● **Raw data**

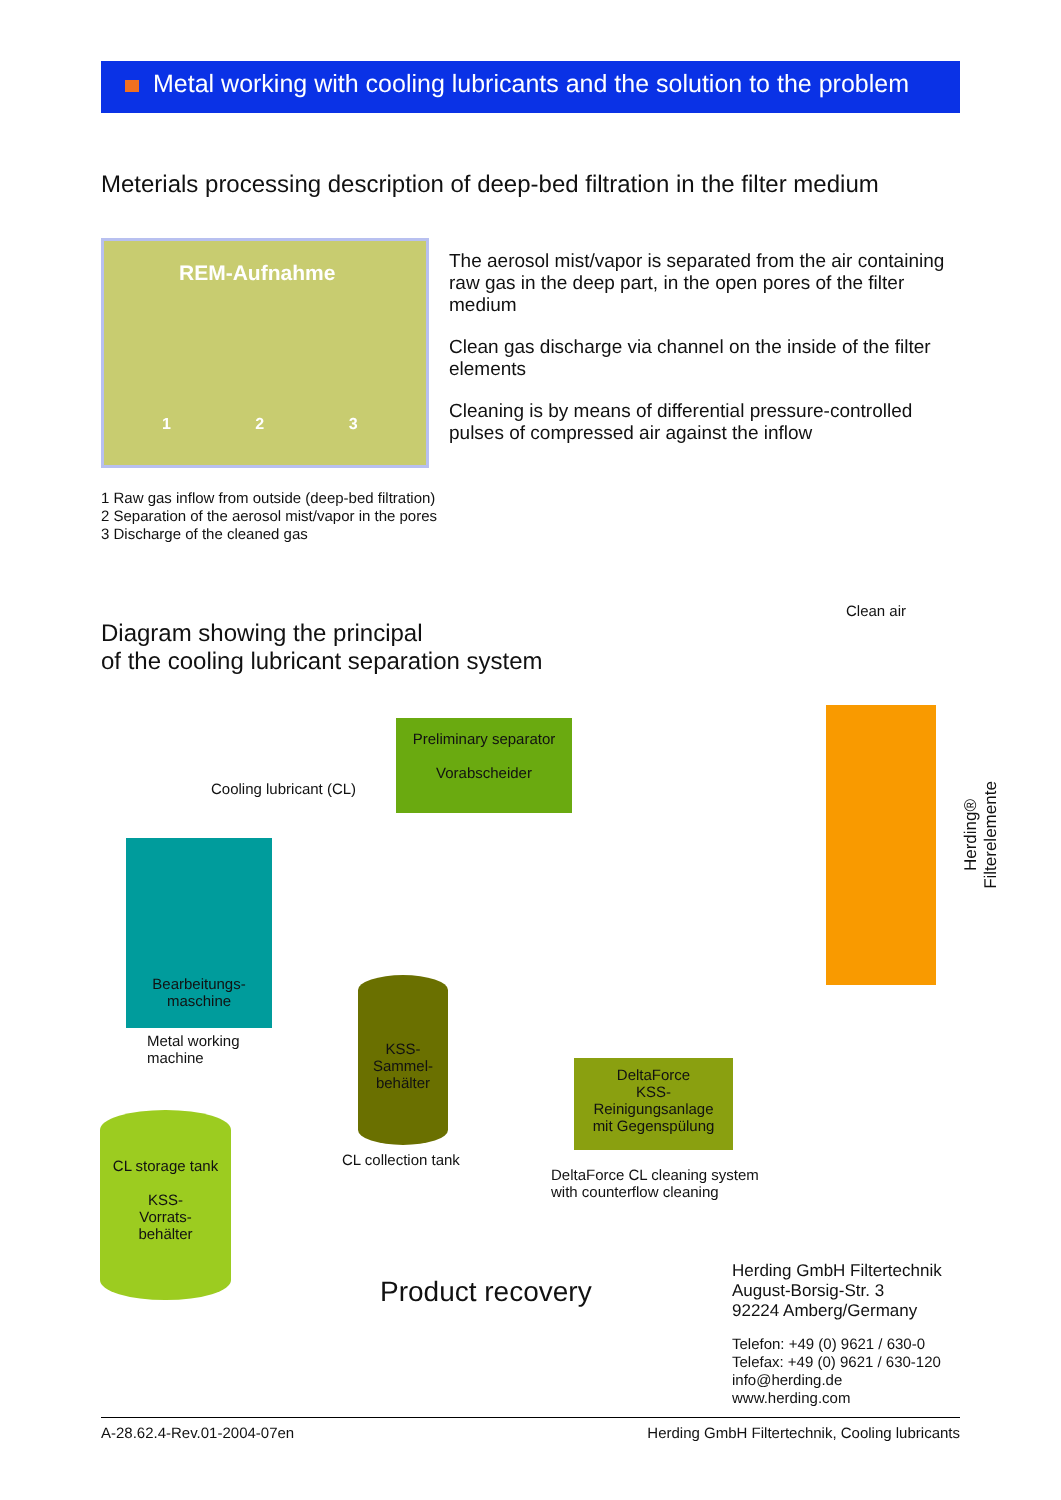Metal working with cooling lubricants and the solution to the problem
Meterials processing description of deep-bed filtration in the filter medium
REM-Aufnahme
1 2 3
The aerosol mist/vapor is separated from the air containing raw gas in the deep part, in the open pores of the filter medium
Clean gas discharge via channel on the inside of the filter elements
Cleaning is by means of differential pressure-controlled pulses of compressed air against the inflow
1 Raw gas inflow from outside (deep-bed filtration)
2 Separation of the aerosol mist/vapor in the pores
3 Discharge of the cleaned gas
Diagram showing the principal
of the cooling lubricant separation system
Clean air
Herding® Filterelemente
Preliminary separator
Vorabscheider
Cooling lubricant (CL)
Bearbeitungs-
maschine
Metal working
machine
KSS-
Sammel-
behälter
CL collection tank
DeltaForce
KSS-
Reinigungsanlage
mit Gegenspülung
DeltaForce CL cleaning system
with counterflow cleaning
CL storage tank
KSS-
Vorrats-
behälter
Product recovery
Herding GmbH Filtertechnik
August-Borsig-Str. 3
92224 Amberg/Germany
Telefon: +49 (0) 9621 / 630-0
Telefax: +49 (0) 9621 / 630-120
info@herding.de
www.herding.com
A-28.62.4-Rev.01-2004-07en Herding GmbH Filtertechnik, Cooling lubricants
--
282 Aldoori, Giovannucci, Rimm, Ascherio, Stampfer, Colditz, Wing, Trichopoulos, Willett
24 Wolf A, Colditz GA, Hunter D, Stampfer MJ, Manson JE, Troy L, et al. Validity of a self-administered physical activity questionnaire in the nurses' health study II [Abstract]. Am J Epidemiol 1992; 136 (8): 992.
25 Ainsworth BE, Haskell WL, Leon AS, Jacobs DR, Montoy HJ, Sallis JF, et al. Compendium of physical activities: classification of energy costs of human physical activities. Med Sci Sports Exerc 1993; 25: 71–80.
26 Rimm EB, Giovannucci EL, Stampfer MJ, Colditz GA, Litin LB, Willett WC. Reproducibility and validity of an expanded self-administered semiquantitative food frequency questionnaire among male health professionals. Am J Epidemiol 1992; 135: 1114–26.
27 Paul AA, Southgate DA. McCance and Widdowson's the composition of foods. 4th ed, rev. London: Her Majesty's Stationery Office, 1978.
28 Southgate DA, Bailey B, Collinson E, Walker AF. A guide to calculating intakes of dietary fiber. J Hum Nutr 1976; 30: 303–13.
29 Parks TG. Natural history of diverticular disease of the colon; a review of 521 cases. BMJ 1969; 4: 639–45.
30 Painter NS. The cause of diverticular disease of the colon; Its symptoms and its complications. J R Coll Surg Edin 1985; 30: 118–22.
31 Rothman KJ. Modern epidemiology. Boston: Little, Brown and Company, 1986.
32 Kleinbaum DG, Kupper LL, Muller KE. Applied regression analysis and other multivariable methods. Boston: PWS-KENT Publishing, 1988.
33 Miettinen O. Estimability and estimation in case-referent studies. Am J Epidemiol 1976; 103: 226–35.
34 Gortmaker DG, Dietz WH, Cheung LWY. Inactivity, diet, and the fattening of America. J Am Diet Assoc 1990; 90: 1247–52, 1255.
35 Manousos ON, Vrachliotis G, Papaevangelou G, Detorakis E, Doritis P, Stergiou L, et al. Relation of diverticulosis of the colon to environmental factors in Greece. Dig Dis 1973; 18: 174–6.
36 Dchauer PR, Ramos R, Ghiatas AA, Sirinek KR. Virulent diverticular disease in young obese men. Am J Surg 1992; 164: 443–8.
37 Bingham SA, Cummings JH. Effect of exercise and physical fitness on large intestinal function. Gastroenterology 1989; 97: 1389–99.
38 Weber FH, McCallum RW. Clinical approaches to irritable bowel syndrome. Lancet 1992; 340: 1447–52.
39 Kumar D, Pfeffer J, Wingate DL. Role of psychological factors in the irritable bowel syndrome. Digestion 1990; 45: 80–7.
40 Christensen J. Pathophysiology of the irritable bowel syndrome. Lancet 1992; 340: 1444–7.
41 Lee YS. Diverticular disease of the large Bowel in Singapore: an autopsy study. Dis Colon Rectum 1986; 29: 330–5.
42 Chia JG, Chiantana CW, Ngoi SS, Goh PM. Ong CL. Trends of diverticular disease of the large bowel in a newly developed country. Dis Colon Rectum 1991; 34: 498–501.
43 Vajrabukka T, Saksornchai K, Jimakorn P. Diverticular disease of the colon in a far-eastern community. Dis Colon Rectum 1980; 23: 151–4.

● **About this task**
Reproduce only the lines above, starting at the line with "CL storage tank" and ending at the line with "A-28.62.4-Rev.01-2004-07en Herding GmbH", exactly as written.

● **Exercise output**
CL storage tank
KSS-
Vorrats-
behälter
Product recovery
Herding GmbH Filtertechnik
August-Borsig-Str. 3
92224 Amberg/Germany
Telefon: +49 (0) 9621 / 630-0
Telefax: +49 (0) 9621 / 630-120
info@herding.de
www.herding.com
A-28.62.4-Rev.01-2004-07en Herding GmbH Filtertechnik, Cooling lubricants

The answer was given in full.